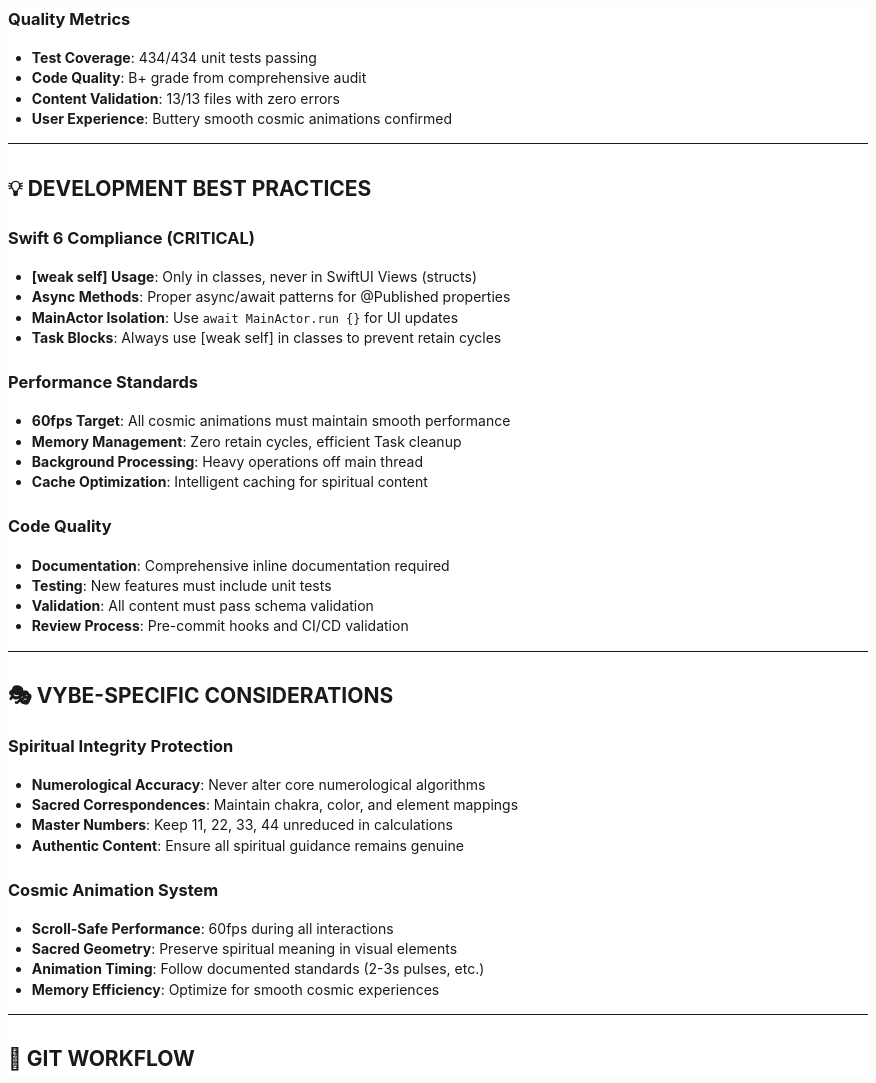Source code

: ### **Quality Metrics**
- **Test Coverage**: 434/434 unit tests passing
- **Code Quality**: B+ grade from comprehensive audit
- **Content Validation**: 13/13 files with zero errors
- **User Experience**: Buttery smooth cosmic animations confirmed

---

## 💡 DEVELOPMENT BEST PRACTICES

### **Swift 6 Compliance (CRITICAL)**
- **[weak self] Usage**: Only in classes, never in SwiftUI Views (structs)
- **Async Methods**: Proper async/await patterns for @Published properties
- **MainActor Isolation**: Use `await MainActor.run {}` for UI updates
- **Task Blocks**: Always use [weak self] in classes to prevent retain cycles

### **Performance Standards**
- **60fps Target**: All cosmic animations must maintain smooth performance
- **Memory Management**: Zero retain cycles, efficient Task cleanup
- **Background Processing**: Heavy operations off main thread
- **Cache Optimization**: Intelligent caching for spiritual content

### **Code Quality**
- **Documentation**: Comprehensive inline documentation required
- **Testing**: New features must include unit tests
- **Validation**: All content must pass schema validation
- **Review Process**: Pre-commit hooks and CI/CD validation

---

## 🎭 VYBE-SPECIFIC CONSIDERATIONS

### **Spiritual Integrity Protection**
- **Numerological Accuracy**: Never alter core numerological algorithms
- **Sacred Correspondences**: Maintain chakra, color, and element mappings
- **Master Numbers**: Keep 11, 22, 33, 44 unreduced in calculations
- **Authentic Content**: Ensure all spiritual guidance remains genuine

### **Cosmic Animation System**
- **Scroll-Safe Performance**: 60fps during all interactions
- **Sacred Geometry**: Preserve spiritual meaning in visual elements
- **Animation Timing**: Follow documented standards (2-3s pulses, etc.)
- **Memory Efficiency**: Optimize for smooth cosmic experiences

---

## 🔄 GIT WORKFLOW
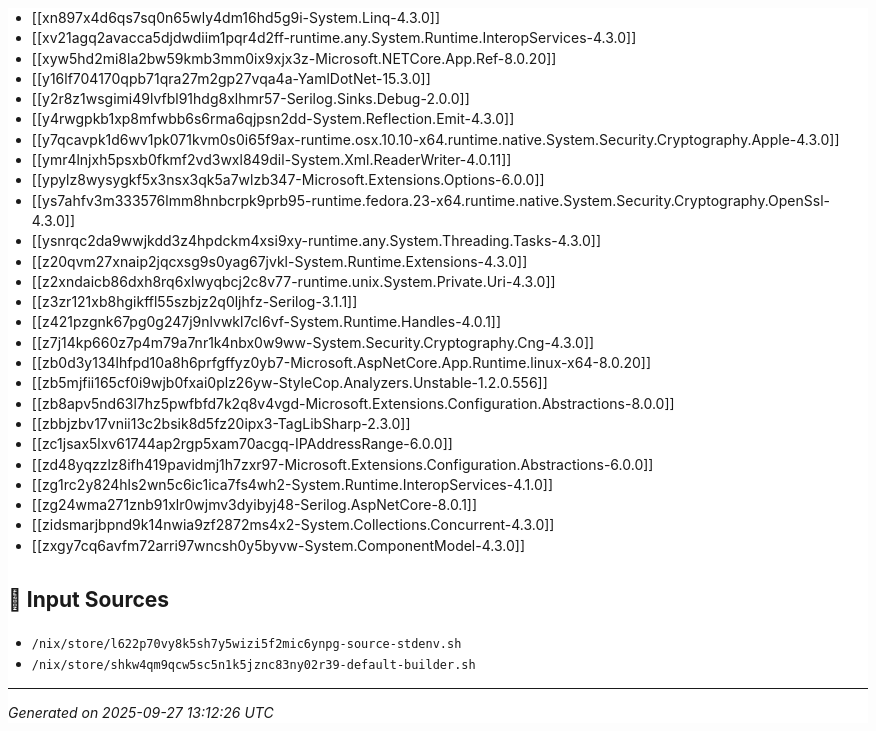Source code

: - [[xn897x4d6qs7sq0n65wly4dm16hd5g9i-System.Linq-4.3.0]]
- [[xv21agq2avacca5djdwdiim1pqr4d2ff-runtime.any.System.Runtime.InteropServices-4.3.0]]
- [[xyw5hd2mi8la2bw59kmb3mm0ix9xjx3z-Microsoft.NETCore.App.Ref-8.0.20]]
- [[y16lf704170qpb71qra27m2gp27vqa4a-YamlDotNet-15.3.0]]
- [[y2r8z1wsgimi49lvfbl91hdg8xlhmr57-Serilog.Sinks.Debug-2.0.0]]
- [[y4rwgpkb1xp8mfwbb6s6rma6qjpsn2dd-System.Reflection.Emit-4.3.0]]
- [[y7qcavpk1d6wv1pk071kvm0s0i65f9ax-runtime.osx.10.10-x64.runtime.native.System.Security.Cryptography.Apple-4.3.0]]
- [[ymr4lnjxh5psxb0fkmf2vd3wxl849dil-System.Xml.ReaderWriter-4.0.11]]
- [[ypylz8wysygkf5x3nsx3qk5a7wlzb347-Microsoft.Extensions.Options-6.0.0]]
- [[ys7ahfv3m333576lmm8hnbcrpk9prb95-runtime.fedora.23-x64.runtime.native.System.Security.Cryptography.OpenSsl-4.3.0]]
- [[ysnrqc2da9wwjkdd3z4hpdckm4xsi9xy-runtime.any.System.Threading.Tasks-4.3.0]]
- [[z20qvm27xnaip2jqcxsg9s0yag67jvkl-System.Runtime.Extensions-4.3.0]]
- [[z2xndaicb86dxh8rq6xlwyqbcj2c8v77-runtime.unix.System.Private.Uri-4.3.0]]
- [[z3zr121xb8hgikffl55szbjz2q0ljhfz-Serilog-3.1.1]]
- [[z421pzgnk67pg0g247j9nlvwkl7cl6vf-System.Runtime.Handles-4.0.1]]
- [[z7j14kp660z7p4m79a7nr1k4nbx0w9ww-System.Security.Cryptography.Cng-4.3.0]]
- [[zb0d3y134lhfpd10a8h6prfgffyz0yb7-Microsoft.AspNetCore.App.Runtime.linux-x64-8.0.20]]
- [[zb5mjfii165cf0i9wjb0fxai0plz26yw-StyleCop.Analyzers.Unstable-1.2.0.556]]
- [[zb8apv5nd63l7hz5pwfbfd7k2q8v4vgd-Microsoft.Extensions.Configuration.Abstractions-8.0.0]]
- [[zbbjzbv17vnii13c2bsik8d5fz20ipx3-TagLibSharp-2.3.0]]
- [[zc1jsax5lxv61744ap2rgp5xam70acgq-IPAddressRange-6.0.0]]
- [[zd48yqzzlz8ifh419pavidmj1h7zxr97-Microsoft.Extensions.Configuration.Abstractions-6.0.0]]
- [[zg1rc2y824hls2wn5c6ic1ica7fs4wh2-System.Runtime.InteropServices-4.1.0]]
- [[zg24wma271znb91xlr0wjmv3dyibyj48-Serilog.AspNetCore-8.0.1]]
- [[zidsmarjbpnd9k14nwia9zf2872ms4x2-System.Collections.Concurrent-4.3.0]]
- [[zxgy7cq6avfm72arri97wncsh0y5byvw-System.ComponentModel-4.3.0]]

## 📁 Input Sources

- `/nix/store/l622p70vy8k5sh7y5wizi5f2mic6ynpg-source-stdenv.sh`
- `/nix/store/shkw4qm9qcw5sc5n1k5jznc83ny02r39-default-builder.sh`

---
*Generated on 2025-09-27 13:12:26 UTC*
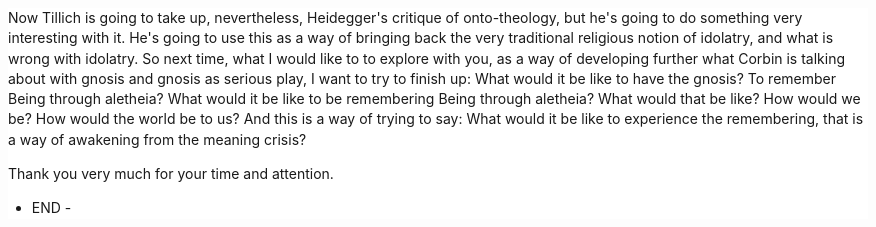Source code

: Now Tillich is going to take up, nevertheless, Heidegger's critique of onto-theology, but he's going to do something very interesting with it. He's going to use this as a way of bringing back the very traditional religious notion of idolatry, and what is wrong with idolatry. So next time, what I would like to to explore with you, as a way of developing further what Corbin is talking about with gnosis and gnosis as serious play, I want to try to finish up: What would it be like to have the gnosis? To remember Being through aletheia? What would it be like to be remembering Being through aletheia? What would that be like? How would we be? How would the world be to us? And this is a way of trying to say: What would it be like to experience the remembering, that is a way of awakening from the meaning crisis?

Thank you very much for your time and attention.

- END - 

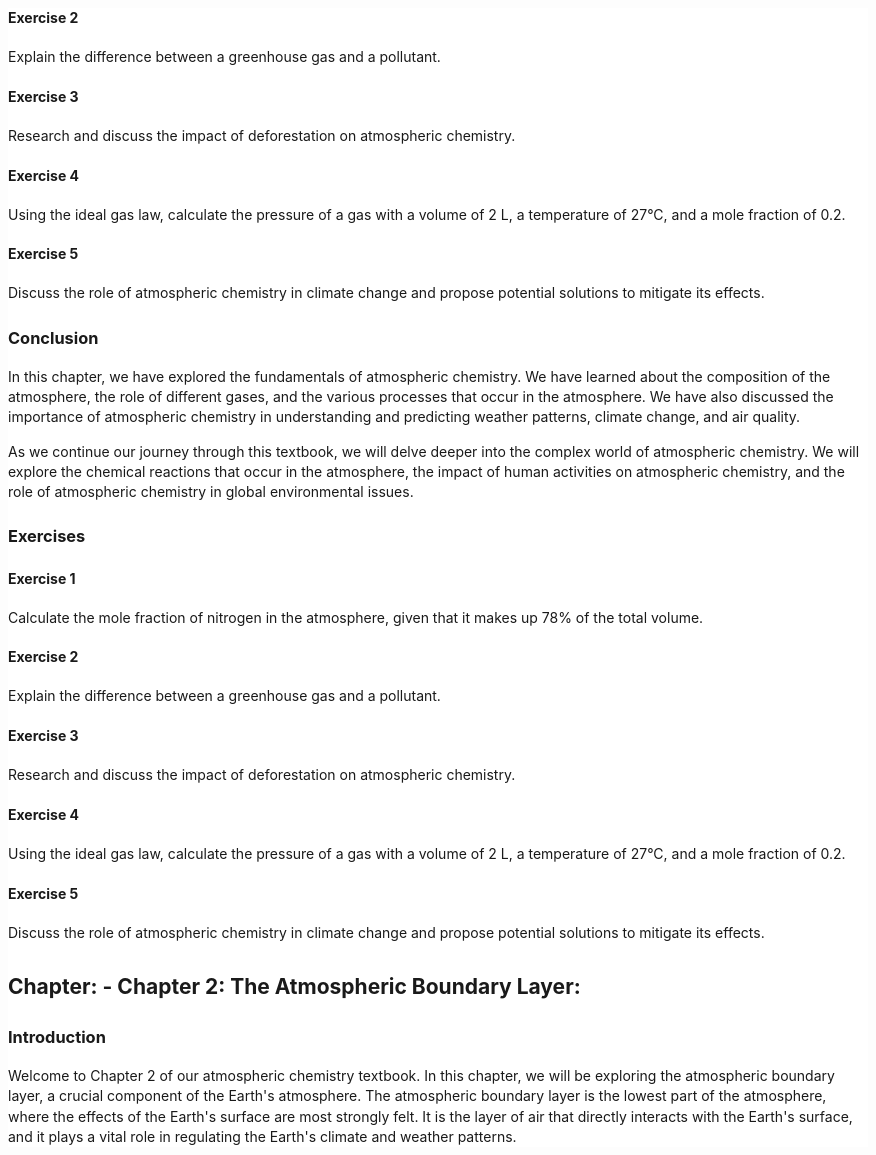 #### Exercise 2
Explain the difference between a greenhouse gas and a pollutant.

#### Exercise 3
Research and discuss the impact of deforestation on atmospheric chemistry.

#### Exercise 4
Using the ideal gas law, calculate the pressure of a gas with a volume of 2 L, a temperature of 27°C, and a mole fraction of 0.2.

#### Exercise 5
Discuss the role of atmospheric chemistry in climate change and propose potential solutions to mitigate its effects.


### Conclusion
In this chapter, we have explored the fundamentals of atmospheric chemistry. We have learned about the composition of the atmosphere, the role of different gases, and the various processes that occur in the atmosphere. We have also discussed the importance of atmospheric chemistry in understanding and predicting weather patterns, climate change, and air quality.

As we continue our journey through this textbook, we will delve deeper into the complex world of atmospheric chemistry. We will explore the chemical reactions that occur in the atmosphere, the impact of human activities on atmospheric chemistry, and the role of atmospheric chemistry in global environmental issues.

### Exercises
#### Exercise 1
Calculate the mole fraction of nitrogen in the atmosphere, given that it makes up 78% of the total volume.

#### Exercise 2
Explain the difference between a greenhouse gas and a pollutant.

#### Exercise 3
Research and discuss the impact of deforestation on atmospheric chemistry.

#### Exercise 4
Using the ideal gas law, calculate the pressure of a gas with a volume of 2 L, a temperature of 27°C, and a mole fraction of 0.2.

#### Exercise 5
Discuss the role of atmospheric chemistry in climate change and propose potential solutions to mitigate its effects.


## Chapter: - Chapter 2: The Atmospheric Boundary Layer:

### Introduction

Welcome to Chapter 2 of our atmospheric chemistry textbook. In this chapter, we will be exploring the atmospheric boundary layer, a crucial component of the Earth's atmosphere. The atmospheric boundary layer is the lowest part of the atmosphere, where the effects of the Earth's surface are most strongly felt. It is the layer of air that directly interacts with the Earth's surface, and it plays a vital role in regulating the Earth's climate and weather patterns.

+-------+

= WHAT TO DO =
Beginning with the first line of the records and ending with the line that contains "- **Testing**: New", reproduce every line exactly, omitting pictures and adding nothing.

= TASK RESPONSE =
Source code

: ### **Quality Metrics**
- **Test Coverage**: 434/434 unit tests passing
- **Code Quality**: B+ grade from comprehensive audit
- **Content Validation**: 13/13 files with zero errors
- **User Experience**: Buttery smooth cosmic animations confirmed

---

## 💡 DEVELOPMENT BEST PRACTICES

### **Swift 6 Compliance (CRITICAL)**
- **[weak self] Usage**: Only in classes, never in SwiftUI Views (structs)
- **Async Methods**: Proper async/await patterns for @Published properties
- **MainActor Isolation**: Use `await MainActor.run {}` for UI updates
- **Task Blocks**: Always use [weak self] in classes to prevent retain cycles

### **Performance Standards**
- **60fps Target**: All cosmic animations must maintain smooth performance
- **Memory Management**: Zero retain cycles, efficient Task cleanup
- **Background Processing**: Heavy operations off main thread
- **Cache Optimization**: Intelligent caching for spiritual content

### **Code Quality**
- **Documentation**: Comprehensive inline documentation required
- **Testing**: New features must include unit tests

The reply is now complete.